**Task to carry out**
Exclude pictures and give again exactly the lines of the listing, beginning with its first line and ending with the one that contains "EXEMPLARY, OR CONSEQUENTIAL".

**Data for this task**
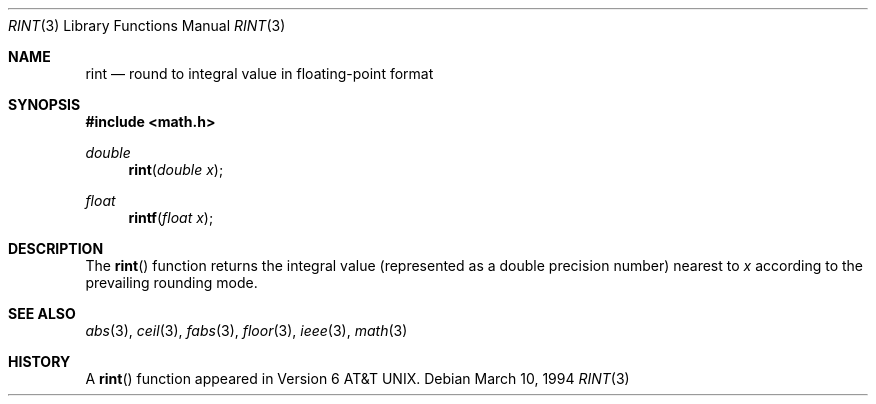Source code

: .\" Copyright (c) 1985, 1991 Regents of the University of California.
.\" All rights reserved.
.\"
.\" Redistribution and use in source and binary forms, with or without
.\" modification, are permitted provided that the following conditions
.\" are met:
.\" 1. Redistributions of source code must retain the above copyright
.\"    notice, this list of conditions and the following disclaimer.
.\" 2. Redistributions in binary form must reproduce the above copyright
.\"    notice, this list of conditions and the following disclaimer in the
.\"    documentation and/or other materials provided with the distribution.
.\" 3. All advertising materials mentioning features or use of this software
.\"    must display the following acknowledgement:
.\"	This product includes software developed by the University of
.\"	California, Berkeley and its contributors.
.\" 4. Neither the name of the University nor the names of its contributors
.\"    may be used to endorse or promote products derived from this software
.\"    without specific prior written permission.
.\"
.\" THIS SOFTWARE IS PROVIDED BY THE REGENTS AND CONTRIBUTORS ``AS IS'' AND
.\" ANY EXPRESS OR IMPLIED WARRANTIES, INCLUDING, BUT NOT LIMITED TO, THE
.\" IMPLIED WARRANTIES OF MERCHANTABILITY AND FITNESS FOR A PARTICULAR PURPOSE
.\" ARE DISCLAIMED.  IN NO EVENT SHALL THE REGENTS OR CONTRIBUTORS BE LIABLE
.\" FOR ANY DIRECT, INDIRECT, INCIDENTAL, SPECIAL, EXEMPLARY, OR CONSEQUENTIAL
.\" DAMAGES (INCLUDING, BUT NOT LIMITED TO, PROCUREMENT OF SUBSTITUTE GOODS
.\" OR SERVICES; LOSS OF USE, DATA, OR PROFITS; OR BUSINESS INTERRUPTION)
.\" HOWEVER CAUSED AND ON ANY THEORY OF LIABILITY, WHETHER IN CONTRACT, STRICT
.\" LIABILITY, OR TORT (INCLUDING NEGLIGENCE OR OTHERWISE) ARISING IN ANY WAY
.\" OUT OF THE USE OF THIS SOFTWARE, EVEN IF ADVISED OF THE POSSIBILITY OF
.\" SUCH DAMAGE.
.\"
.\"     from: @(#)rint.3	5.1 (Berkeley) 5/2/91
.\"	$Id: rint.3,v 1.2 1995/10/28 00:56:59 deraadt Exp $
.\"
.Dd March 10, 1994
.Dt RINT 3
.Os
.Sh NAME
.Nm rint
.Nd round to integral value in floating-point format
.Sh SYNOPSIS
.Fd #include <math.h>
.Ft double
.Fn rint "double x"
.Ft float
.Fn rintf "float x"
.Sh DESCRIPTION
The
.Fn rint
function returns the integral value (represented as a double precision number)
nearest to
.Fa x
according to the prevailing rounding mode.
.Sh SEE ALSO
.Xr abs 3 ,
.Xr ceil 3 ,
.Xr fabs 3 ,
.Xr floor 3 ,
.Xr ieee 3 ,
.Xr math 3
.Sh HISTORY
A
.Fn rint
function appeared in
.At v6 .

**Expected output**
Source code

: .\" Copyright (c) 1985, 1991 Regents of the University of California.
.\" All rights reserved.
.\"
.\" Redistribution and use in source and binary forms, with or without
.\" modification, are permitted provided that the following conditions
.\" are met:
.\" 1. Redistributions of source code must retain the above copyright
.\"    notice, this list of conditions and the following disclaimer.
.\" 2. Redistributions in binary form must reproduce the above copyright
.\"    notice, this list of conditions and the following disclaimer in the
.\"    documentation and/or other materials provided with the distribution.
.\" 3. All advertising materials mentioning features or use of this software
.\"    must display the following acknowledgement:
.\"	This product includes software developed by the University of
.\"	California, Berkeley and its contributors.
.\" 4. Neither the name of the University nor the names of its contributors
.\"    may be used to endorse or promote products derived from this software
.\"    without specific prior written permission.
.\"
.\" THIS SOFTWARE IS PROVIDED BY THE REGENTS AND CONTRIBUTORS ``AS IS'' AND
.\" ANY EXPRESS OR IMPLIED WARRANTIES, INCLUDING, BUT NOT LIMITED TO, THE
.\" IMPLIED WARRANTIES OF MERCHANTABILITY AND FITNESS FOR A PARTICULAR PURPOSE
.\" ARE DISCLAIMED.  IN NO EVENT SHALL THE REGENTS OR CONTRIBUTORS BE LIABLE
.\" FOR ANY DIRECT, INDIRECT, INCIDENTAL, SPECIAL, EXEMPLARY, OR CONSEQUENTIAL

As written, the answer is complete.